▶ **Your assignment**
Without the pictures, retype exactly the lines from the top of the entries below through the line that contains "right ear: (735, 798)".

▶ **Provided data**

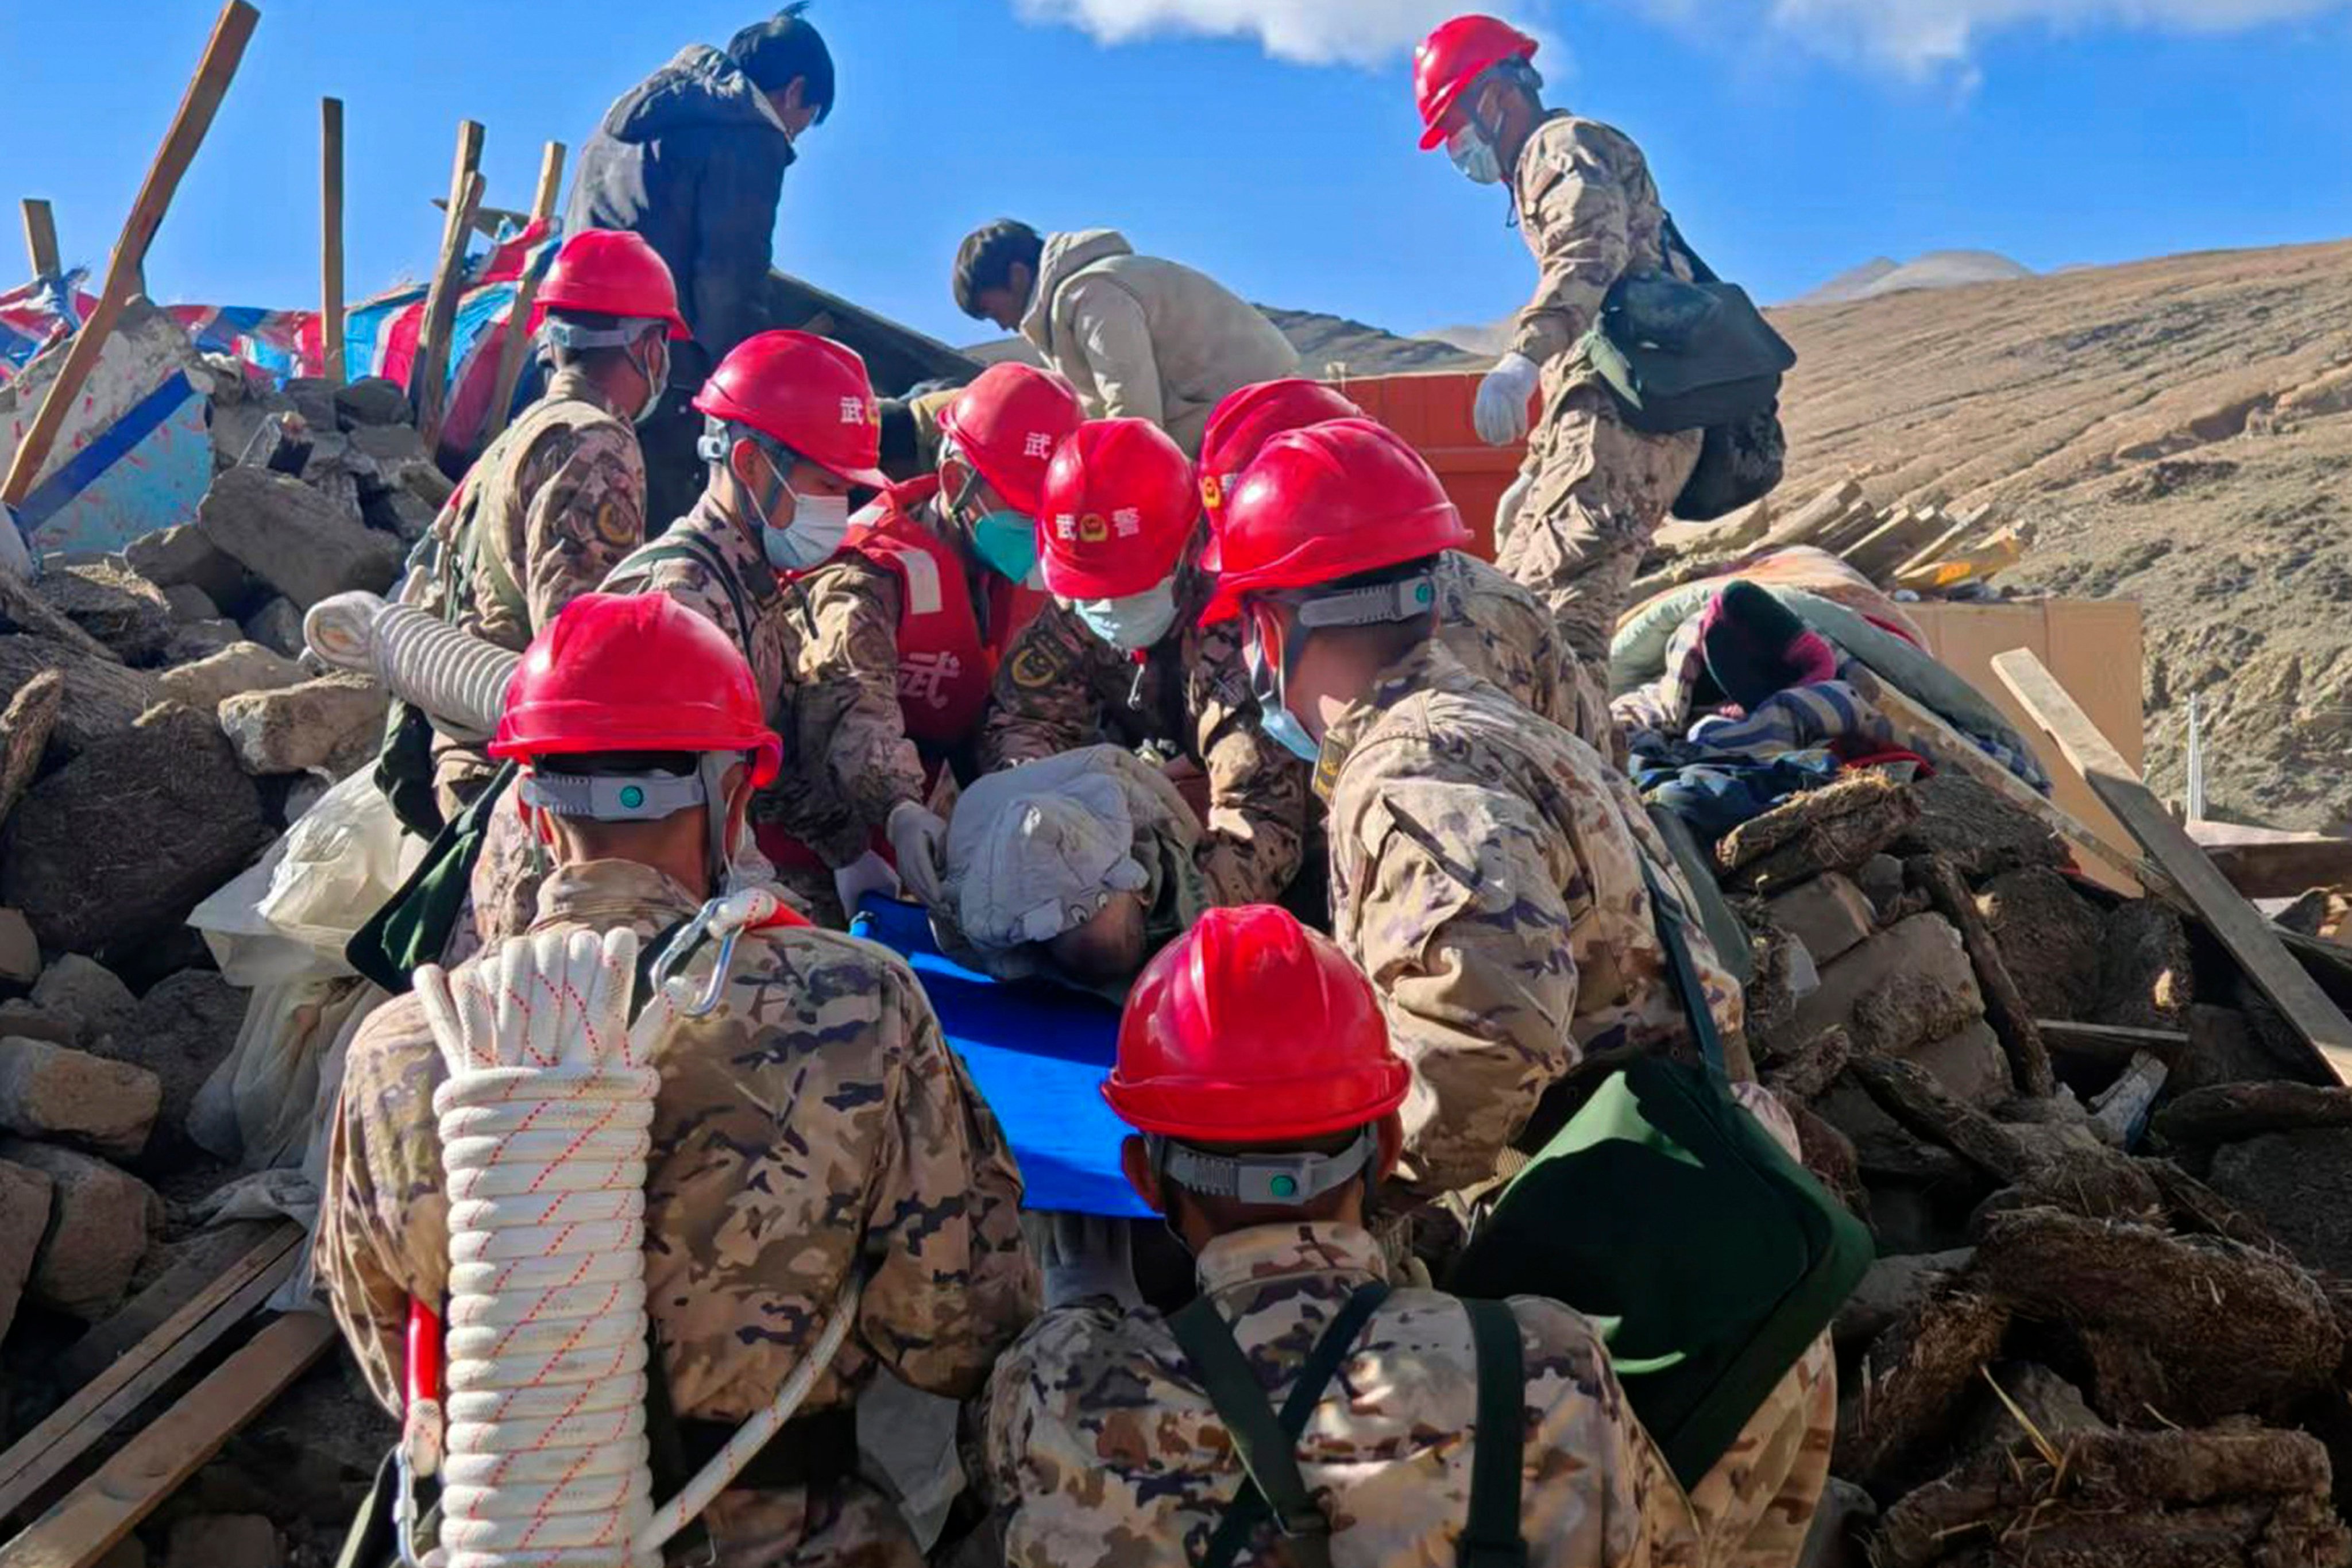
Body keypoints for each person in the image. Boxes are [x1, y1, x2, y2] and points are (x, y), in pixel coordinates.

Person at [319, 592, 1038, 1567]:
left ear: (528, 812)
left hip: (502, 1541)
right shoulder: (856, 1005)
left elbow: (395, 1357)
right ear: (735, 798)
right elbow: (956, 1329)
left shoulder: (402, 1050)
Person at [982, 902, 1708, 1567]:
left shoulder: (1054, 1387)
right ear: (1387, 1146)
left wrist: (1074, 1314)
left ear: (1143, 1174)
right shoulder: (1547, 1367)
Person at [1200, 419, 1743, 1199]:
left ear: (1271, 627)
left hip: (1620, 1208)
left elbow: (1487, 1041)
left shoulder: (1408, 773)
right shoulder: (1485, 719)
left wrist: (1355, 1195)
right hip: (1673, 1160)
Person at [470, 328, 891, 941]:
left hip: (633, 898)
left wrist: (849, 844)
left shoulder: (746, 583)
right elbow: (661, 813)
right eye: (828, 485)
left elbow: (750, 755)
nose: (841, 506)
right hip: (571, 923)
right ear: (750, 465)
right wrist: (798, 934)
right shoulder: (678, 602)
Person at [1413, 15, 1703, 665]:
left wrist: (1521, 359)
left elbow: (1586, 255)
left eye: (1456, 125)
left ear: (1494, 96)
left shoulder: (1561, 146)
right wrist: (1537, 466)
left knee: (1559, 629)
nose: (1458, 148)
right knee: (1519, 611)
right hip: (1599, 421)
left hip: (1625, 419)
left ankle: (1580, 761)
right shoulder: (1541, 164)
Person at [396, 229, 686, 824]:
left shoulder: (517, 436)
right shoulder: (594, 444)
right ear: (650, 347)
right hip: (524, 781)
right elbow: (578, 650)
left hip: (474, 753)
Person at [782, 361, 1084, 914]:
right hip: (835, 850)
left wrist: (1029, 789)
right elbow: (850, 703)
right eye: (1024, 512)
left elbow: (1029, 708)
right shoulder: (866, 576)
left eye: (1052, 516)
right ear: (955, 483)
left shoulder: (1023, 577)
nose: (1039, 535)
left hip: (956, 842)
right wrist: (898, 808)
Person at [978, 416, 1307, 909]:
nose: (1108, 606)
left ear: (1189, 547)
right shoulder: (1075, 603)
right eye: (1093, 592)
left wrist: (1153, 911)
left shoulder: (1241, 631)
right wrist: (1045, 808)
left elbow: (1259, 824)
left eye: (1130, 587)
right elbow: (1025, 717)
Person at [567, 5, 837, 526]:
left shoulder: (628, 118)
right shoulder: (749, 132)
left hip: (576, 357)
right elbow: (728, 282)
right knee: (661, 553)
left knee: (584, 532)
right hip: (663, 379)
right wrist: (748, 395)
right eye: (804, 123)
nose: (794, 137)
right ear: (795, 90)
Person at [951, 220, 1300, 455]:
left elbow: (1132, 412)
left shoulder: (1093, 294)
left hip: (1258, 425)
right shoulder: (1076, 300)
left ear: (1017, 275)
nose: (1002, 327)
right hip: (1243, 420)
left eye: (993, 311)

▶ **Response area**
Body keypoints for each person in the image. Boxes are [x1, y1, x2, y2] and points are (x, y), in pixel coordinates.

Person at [319, 592, 1038, 1567]:
left ear: (528, 812)
left hip: (502, 1541)
right shoulder: (856, 1005)
left elbow: (395, 1357)
right ear: (735, 798)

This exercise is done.